Adding custom controls to top bar layout using Vue

Adding custom controls to top bar layout using Vue

Quelluomo00!Quelluomo00! Posts: 2Questions: 1Answers: 0

I'm using the DataTables Vue component in a simple app. I'd like to add some buttons to the top bar, as described in https://datatables.net/examples/layout/custom-nodes.html. I'd like to add the full Vue functionality to the buttons (e.g. binding @click events and so on), but the example in the docs only works with simple HTML.
I tried adding the buttons elsewhere in my app and referencing them using ref() but it doesn't seem to be working.
I was not able to find any answer from the docs. Is there a way to achieve this?

Answers

  • Quelluomo00!Quelluomo00! Posts: 2Questions: 1Answers: 0

    I was able to solve it, here's the solution I came up with.

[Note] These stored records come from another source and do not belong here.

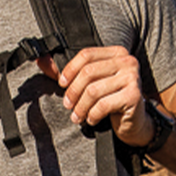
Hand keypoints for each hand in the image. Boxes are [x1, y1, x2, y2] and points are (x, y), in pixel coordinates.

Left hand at [37, 47, 152, 147]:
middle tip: (68, 105)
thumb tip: (40, 60)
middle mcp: (127, 62)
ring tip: (77, 116)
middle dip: (73, 92)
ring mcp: (132, 78)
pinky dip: (92, 115)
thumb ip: (68, 72)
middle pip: (88, 73)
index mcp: (117, 53)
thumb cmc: (111, 100)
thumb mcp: (91, 84)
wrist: (135, 122)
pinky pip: (103, 105)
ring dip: (80, 107)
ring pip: (93, 91)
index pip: (87, 54)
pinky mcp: (134, 96)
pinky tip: (92, 119)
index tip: (62, 84)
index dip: (70, 69)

    I added a custom node just like in the docs:

    let toolbar = document.createElement('div');
    toolbar.id = "tableToolbar"
    
    const dataTableOptions = {
        layout: {
            topStart: toolbar
        },
        // other options
    });
    

    Then I added the button on top of my component HTML, wrapped in a Teleport tag:

    <Teleport to='#tableToolbar' v-if="mounted">
        <a class="btn btn-primary" href="#" @click="btnClick">My Button</a>
    </Teleport>
    

    Normally, the Teleport target should already exist before the component is mounted, otherwise Vue will throw a warning and the teleport will fail.
    To circumvent this, I use conditional rendering to activate the teleport only after the component is mounted. The mounted variable is set in the onMounted hook:

    let mounted = false;
    onMounted(() => {
        mounted = true;
    });
    

    This ensures that the target element exists when the teleport tries to find it.

    Hope this helps someone! Feel free to comment if you know there's a better (or official) solution, right now I'm fine with using the Teleport tag.

  • allanallan Posts: 63,489Questions: 1Answers: 10,470 Site admin

    That's cool - nice one! I wasn't actually aware of the Teleport tag, so that's really useful to know about.

    The other option is to create vnodes and render them, then return that from a function in the layout option. I know from experience that while it is perfectly possible, it isn't massively easy though!

    I'll have a bit more of a think about how Vue components could be used in layout - to be honest it never occurred to me before!